Renaud Feil, président et cofondateur de Synacktiv ajoute : « je pense que ce type d’approche est l'avenir et sur ce plan, TotalEnergies a réussi à embarquer les fournisseurs dans une démarche sécurité qui est quand même assez contraignante. TotalEnergies paye un prestataire pour aller hacker ses partenaires ! Vous leur avez un peu tordu le bras et c’est aujourd’hui une démarche qui est maintenant acceptée ».

Le cofondateur de Synacktiv reconnaît qu’en règle générale, chez ses grands clients, le périmètre d’attaque s’arrête à leur propre informatique, un paradoxe quand on sait que les grandes entreprises pratiquent énormément l'externalisation.

Les limites de l’approche centrée sur la conformité

Si, pour Jean-Dominique Nollet, le recours au Read Teaming n’apporte pas une garantie d’invincibilité, une telle garantie étant illusoire en cybersécurité, il s’oppose frontalement à une approche uniquement basée sur la conformité : « c’est rassurant d’avoir des Excel et des cases à cocher, mais la vraie vie, ce n'est pas ça. Un système d'information présente des vulnérabilités. Une vulnérabilité n'est pas forcément du fait de la société elle-même, mais de votre fournisseur informatique, par exemple. [...] C'est très bien et je fais énormément de conformité, mais cela ne suffit pas ».

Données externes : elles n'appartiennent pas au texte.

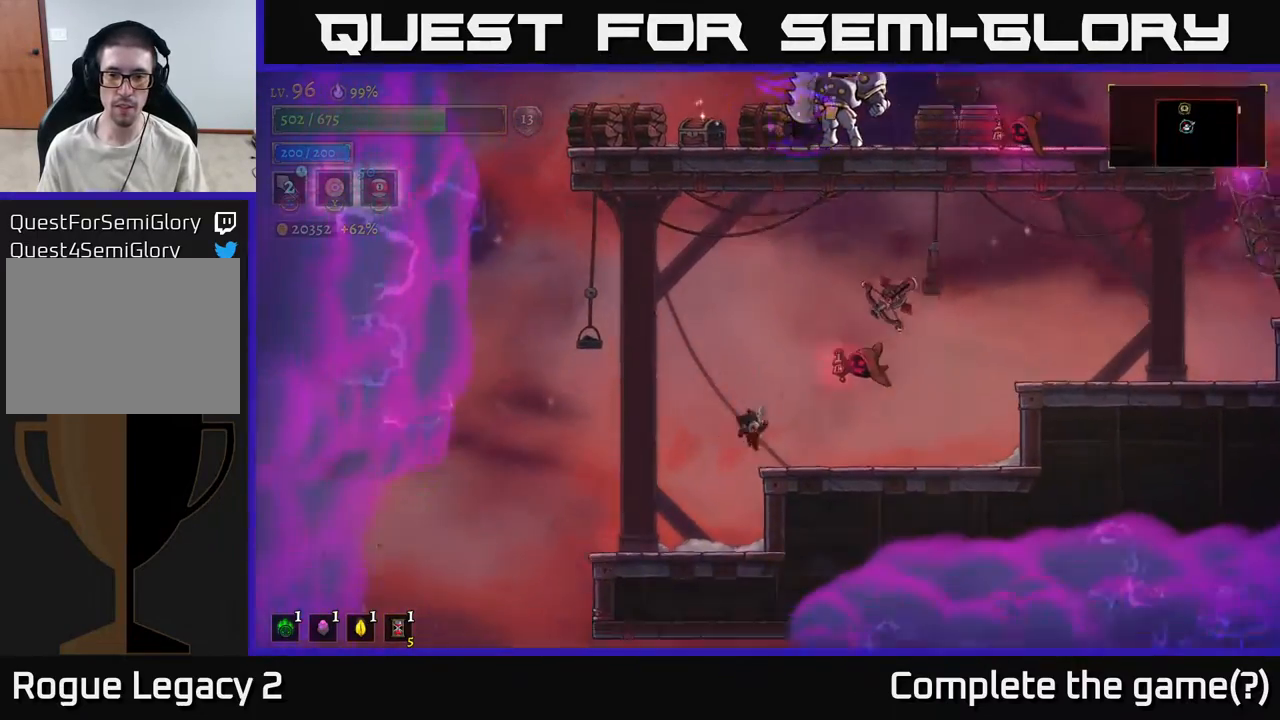
{"buttons": [], "left_stick": "center", "right_stick": "center", "events": [[83, "left_stick", "center"]]}
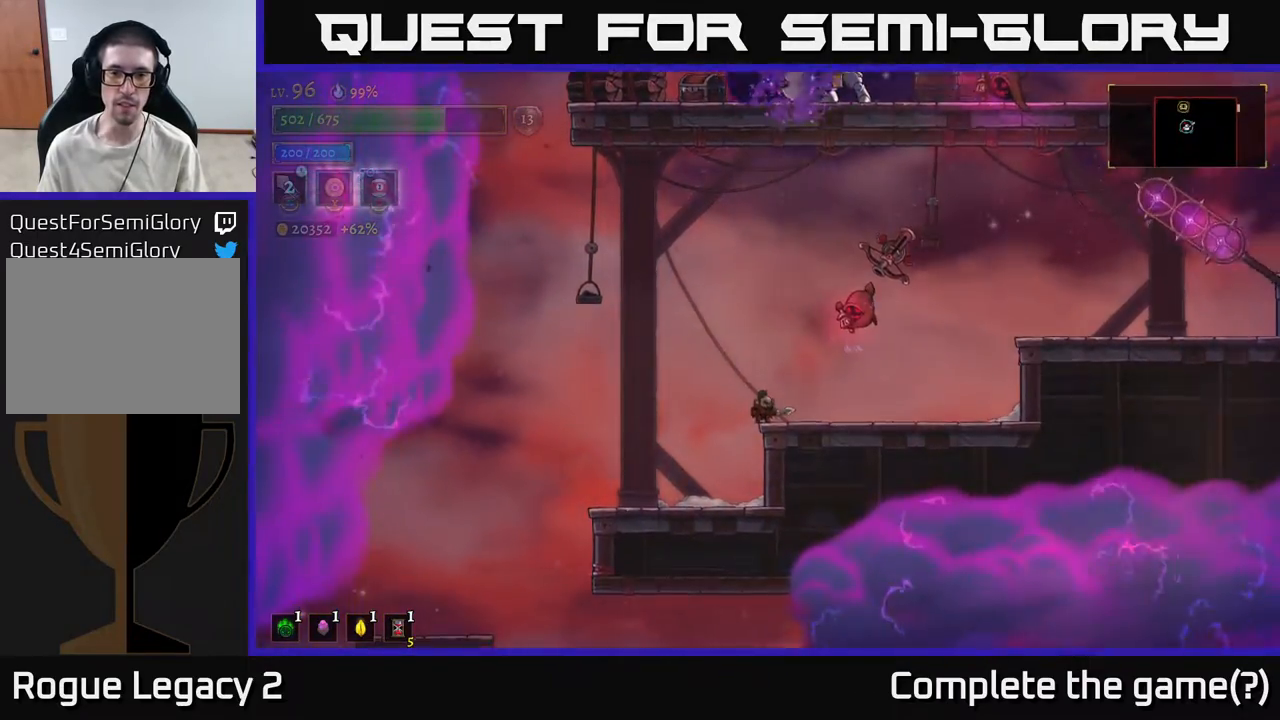
{"buttons": [], "left_stick": "left", "right_stick": "center", "events": [[83, "A", "down"], [83, "left_stick", "right"], [300, "left_stick", "up-left"], [350, "A", "up"], [350, "L1", "down"], [350, "left_stick", "left"], [433, "L1", "up"]]}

Le jeu est de détecter et surtout prioriser les vulnérabilités en fonction de leur criticité, mais aussi de leur exploitabilité réelle. Le Ciso rappelle que les vulnérabilités sont majoritairement humaines et que, au-delà de la sensibilisation, le meilleur moyen de les contrer est de les rendre impossibles à exploiter techniquement. Ainsi, pour éviter les problèmes liés aux mots de passe, le groupe est passé au passwordless pour les utilisateurs humains et ce sera le cas pour le machine-to-machine et les comptes de service dans les prochaines années.

Jean-Dominique Nollet insiste sur le fait qu’une stratégie Red Team doit s’inscrire dans la durée : « faire appel à une société de Red Team ponctuellement permet d’avoir une vue sur sa sécurité, mais si vous voulez vraiment commencer à hausser votre niveau de sécurité, vérifier vos défenses, et être en anticipation de votre risque »... la démarche doit s’inscrire dans la durée pour permettre d'adapter les scénarios d’attaque : « la théorie est très bien, elle est importante, les audits sont importants parce qu'il faut respecter la conformité, parce qu'il faut une base. Mais quand on a des milliers de serveurs et de machines, l'essentiel pour moi, réside dans la résilience et l'anticipation de la menace ».

Le responsable estime que l’approche a été particulièrement utile lorsque TotalEnergies a commencé à faire du DevOps et à mis en œuvre des chaînes de CI/CD : « quand nous avons commencé, il n'y avait pas de livre pour sécuriser cette approche. Nous l’avons fait en mode Purple, dans un mode collaboratif. C'est un mode de travail très intéressant car avec la Red Team nous avons pu affiner nos règles et nos défenses ».

Ce recours généralisé au Red Teaming impose quelques règles, notamment pour que le SOC ne laisse pas passer d’attaques réelles alors que les équipes de Synacktiv sont à l’action : « en cas de doute, nous menons un dialogue de déconfliction avec le SOC et Synacktiv. C’est rare, mais cela peut arriver », conclut le Jean-Dominique Nollet.